- [Given records]
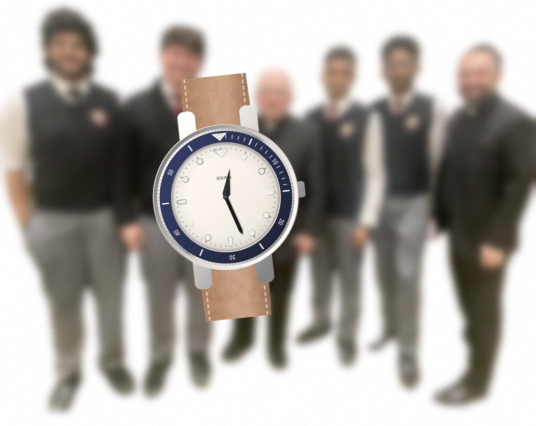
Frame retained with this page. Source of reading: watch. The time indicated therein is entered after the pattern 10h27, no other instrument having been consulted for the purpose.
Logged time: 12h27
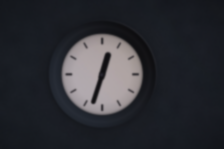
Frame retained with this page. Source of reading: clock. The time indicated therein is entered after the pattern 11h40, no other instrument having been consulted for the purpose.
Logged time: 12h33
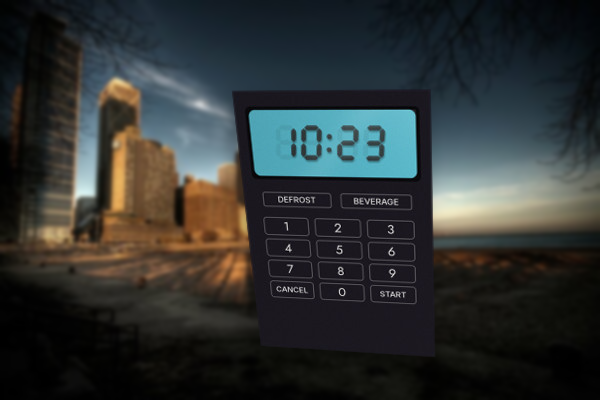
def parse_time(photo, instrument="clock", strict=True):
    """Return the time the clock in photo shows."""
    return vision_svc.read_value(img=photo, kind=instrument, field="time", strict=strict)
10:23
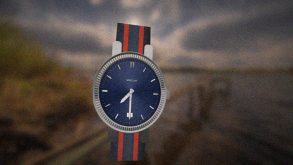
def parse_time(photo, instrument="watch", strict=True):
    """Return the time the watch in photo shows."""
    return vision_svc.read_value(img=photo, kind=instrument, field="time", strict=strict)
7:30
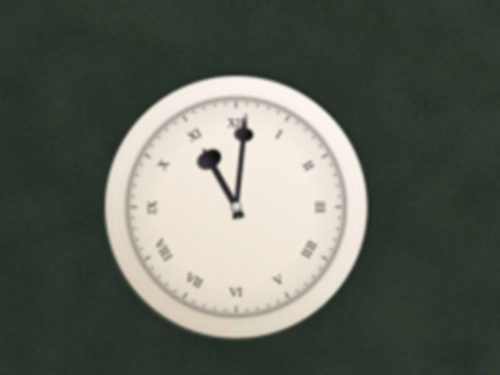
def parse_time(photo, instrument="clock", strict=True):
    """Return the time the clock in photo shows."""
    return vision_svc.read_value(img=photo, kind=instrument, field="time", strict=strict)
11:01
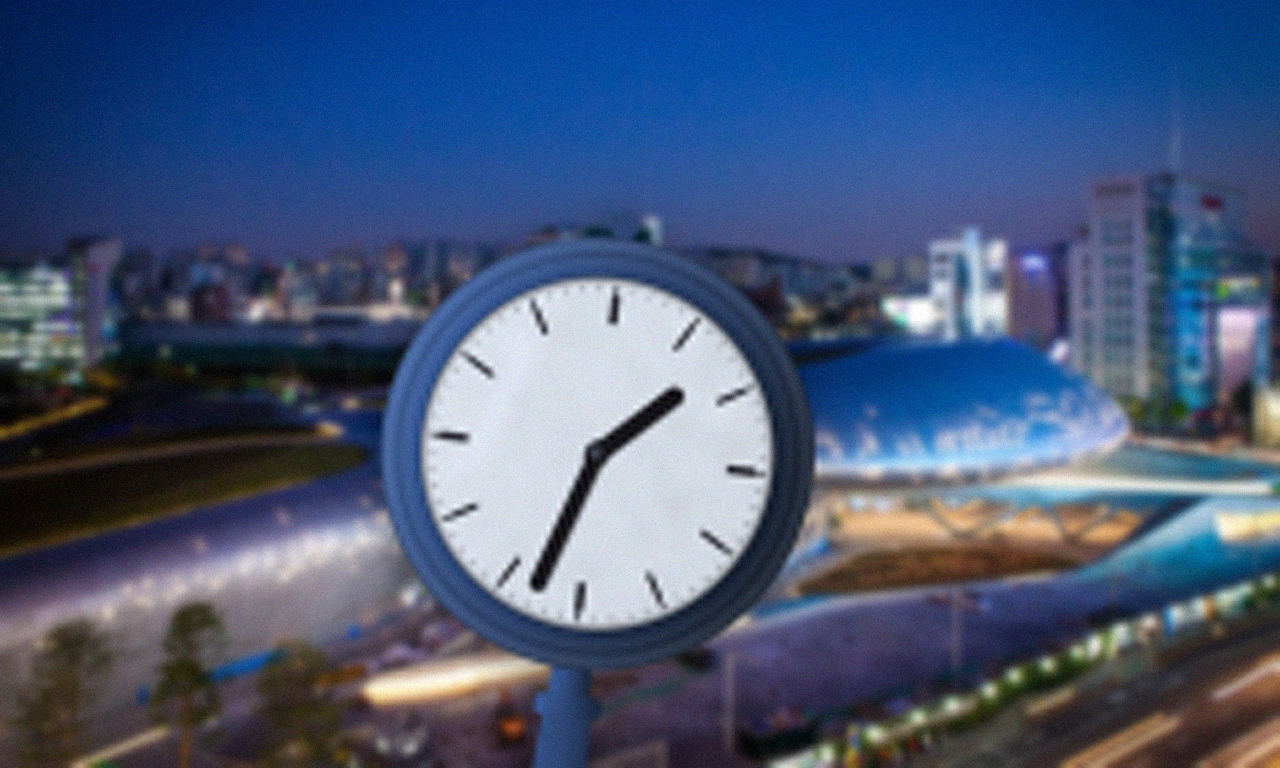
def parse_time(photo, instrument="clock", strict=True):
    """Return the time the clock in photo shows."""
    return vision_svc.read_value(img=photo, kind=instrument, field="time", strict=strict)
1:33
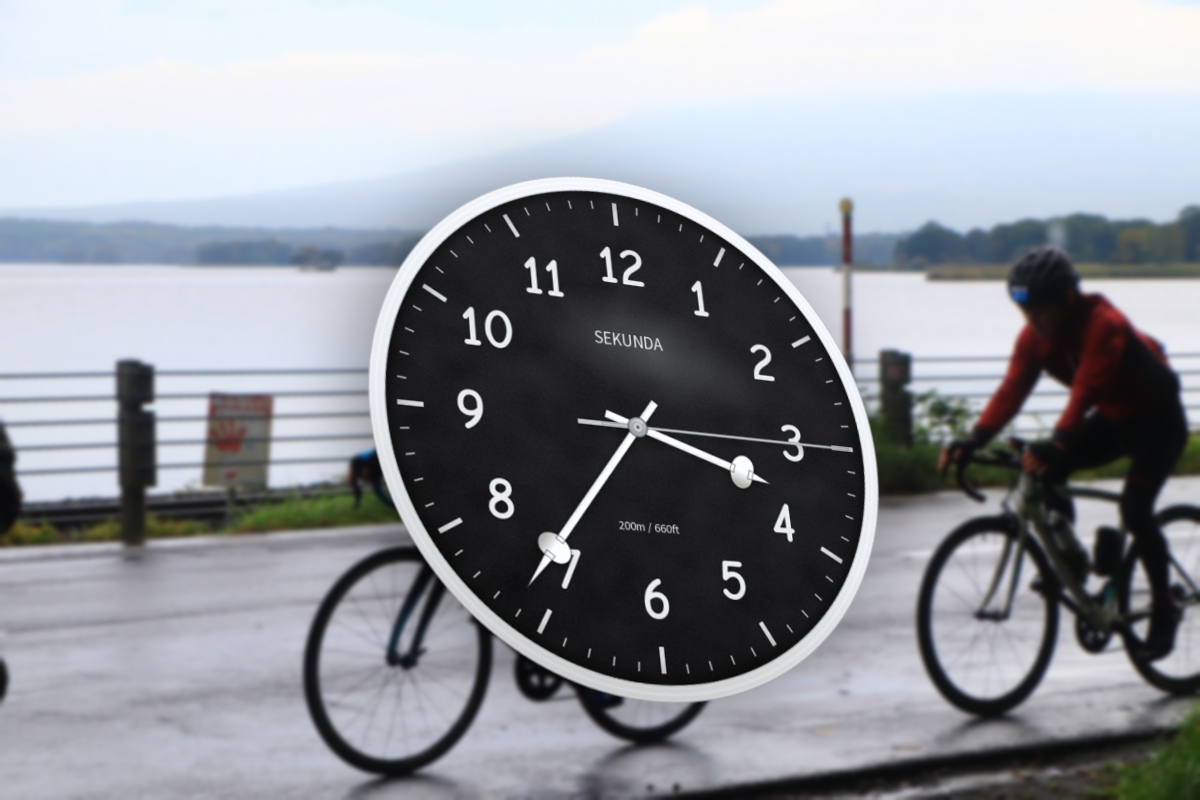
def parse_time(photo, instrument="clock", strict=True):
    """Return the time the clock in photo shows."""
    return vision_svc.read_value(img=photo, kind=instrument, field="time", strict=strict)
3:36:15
...
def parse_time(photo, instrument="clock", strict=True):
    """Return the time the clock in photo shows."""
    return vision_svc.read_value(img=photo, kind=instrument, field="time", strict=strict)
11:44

- [Exercise] Could you copy out, word for word, everything in the data from the line containing "Frame retained with this page. Source of reading: watch." down to the line containing "Logged time: 12h33", with both of those lines included? Leave the pictures out of your answer.

- [Exercise answer]
Frame retained with this page. Source of reading: watch. The time indicated therein is entered after the pattern 10h27, no other instrument having been consulted for the purpose.
Logged time: 12h27
Frame retained with this page. Source of reading: clock. The time indicated therein is entered after the pattern 11h40, no other instrument having been consulted for the purpose.
Logged time: 12h33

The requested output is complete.